> LISTED ENTRIES:
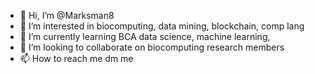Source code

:- 👋 Hi, I’m @Marksman8
- 👀 I’m interested in biocomputing, data mining, blockchain, comp lang
- 🌱 I’m currently learning BCA data science, machine learning, 
- 💞️ I’m looking to collaborate on biocomputing research members
- 📫 How to reach me dm me

<!---
Marksman8/Marksman8 is a ✨ special ✨ repository because its `README.md` (this file) appears on your GitHub profile.
You can click the Preview link to take a look at your changes.
--->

> TASK PROMPT:
Which lines above contain the word "data"? Copy each of them.

> RESULT BELOW:
- 👀 I’m interested in biocomputing, data mining, blockchain, comp lang
- 🌱 I’m currently learning BCA data science, machine learning, 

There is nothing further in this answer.